It’s Our County has always been clear in its support for such housing – be it in the city, the market towns or even in the countryside. This can be seen in the party’s election manifesto at ItsOurCounty.org.uk.
Indeed, Mark Hubbard has been consistent in welcoming the mix of more than 800 housing association and private homes which are planned in his ‘backyard’ as part of the redevelopment of the cattle market site in Hereford.
Mr Hooley gets to the nub of the matter where he talks about ‘affordable homes’ because throughout the latest version of the 20-year plan for Herefordshire, which has been so quietly consulted upon, there has been an increased muddling (misuse) of the term ‘affordable’.
Increasingly in Herefordshire Council-speak this term is used to mean any property which is around the sale price of 10-times average salary in the county. Since the council quote this as being about £19,000, this means that any mention of affordable housing can simply mean houses selling for around £190,000 on the open market. Not entirely what Mr Hooley had in mind, I’m guessing.
Indeed, in my home town of Ledbury, the planners have gone so far as to state that they see ‘no requirement for social housing’ of any sort.
So the quota of affordable housing to be built as part of the proposed additional 800 homes for Ledbury over the next 20 years will be either private houses in that price bracket or houses which are built to be part owned, part rented. This, despite the town council and local people being consistent over the years in their calling for social rented housing alongside an emphasis on growth through job creation.

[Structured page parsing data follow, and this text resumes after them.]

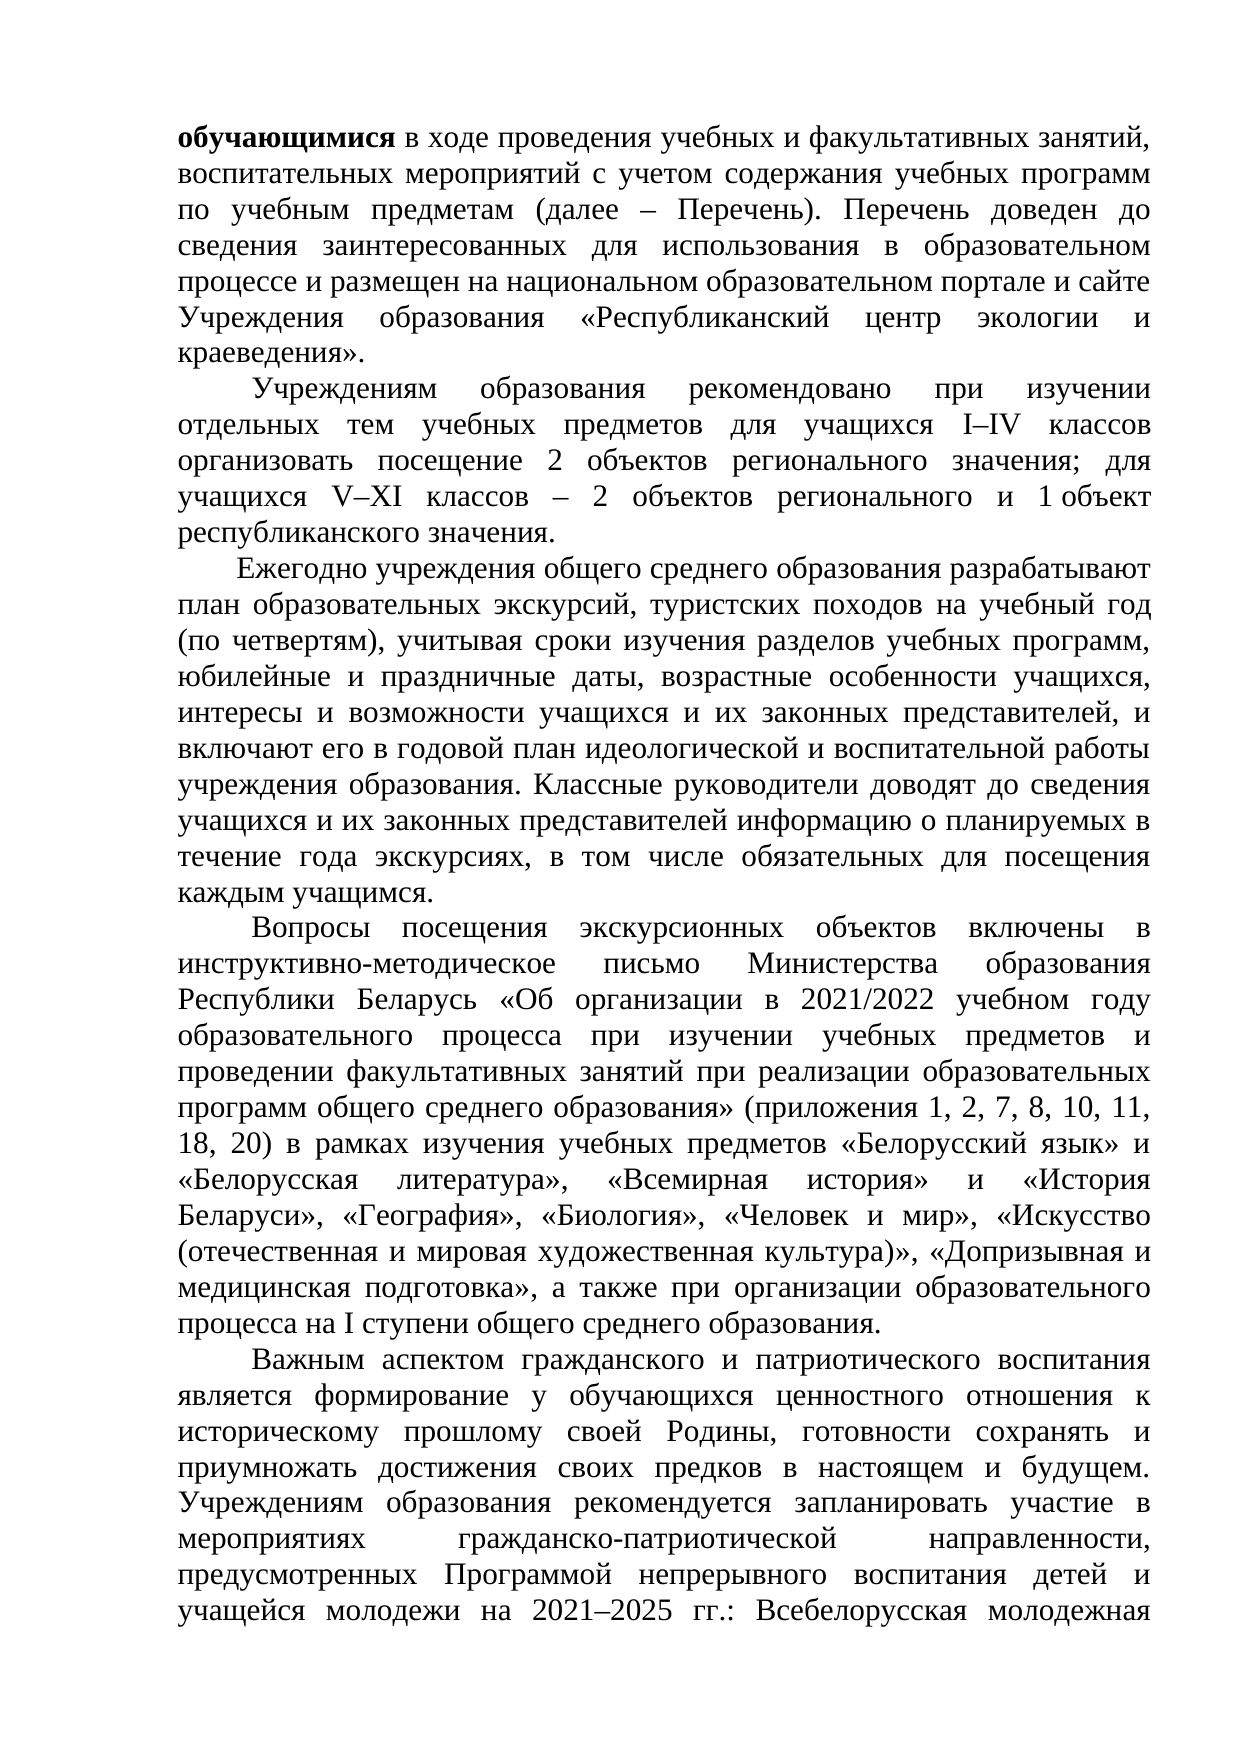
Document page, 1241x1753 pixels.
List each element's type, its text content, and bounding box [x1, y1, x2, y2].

text Учреждениям образования рекомендовано при изучении отдельных тем учебных предметов для учащихся І–IV классов организовать посещение 2 объектов регионального значения; для учащихся V–ХІ классов – 2 объектов регионального и 1 объект республиканского значения. [177, 370, 1152, 549]
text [177, 1340, 1152, 1627]
text Вопросы посещения экскурсионных объектов включены в инструктивно-методическое письмо Министерства образования Республики Беларусь «Об организации в 2021/2022 учебном году образовательного процесса при изучении учебных предметов и проведении факультативных занятий при реализации образовательных программ общего среднего образования» (приложения 1, 2, 7, 8, 10, 11, 18, 20) в рамках изучения учебных предметов «Белорусский язык» и «Белорусская литература», «Всемирная история» и «История Беларуси», «География», «Биология», «Человек и мир», «Искусство (отечественная и мировая художественная культура)», «Допризывная и медицинская подготовка», а также при организации образовательного процесса на І ступени общего среднего образования. [177, 909, 1152, 1340]
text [177, 118, 1152, 370]
text Ежегодно учреждения общего среднего образования разрабатывают план образовательных экскурсий, туристских походов на учебный год (по четвертям), учитывая сроки изучения разделов учебных программ, юбилейные и праздничные даты, возрастные особенности учащихся, интересы и возможности учащихся и их законных представителей, и включают его в годовой план идеологической и воспитательной работы учреждения образования. Классные руководители доводят до сведения учащихся и их законных представителей информацию о планируемых в течение года экскурсиях, в том числе обязательных для посещения каждым учащимся. [177, 549, 1152, 909]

Interesting then that it’s only social housing which is exempt from what’s called developer contributions, because when Eric Pickles’ Community Infrastructure Levy arrives next year, the council plans to syphon off up to 100 per cent of the developer monies currently used to invest in the local infrastructure and services Mr Hooley so rightly values, to fund ‘strategic’ projects at county level – such as the relief road around Hereford.
COUN LIZ HARVEY, Vice-Chairman, Overview and Scrutiny Committee, Herefordshire Council.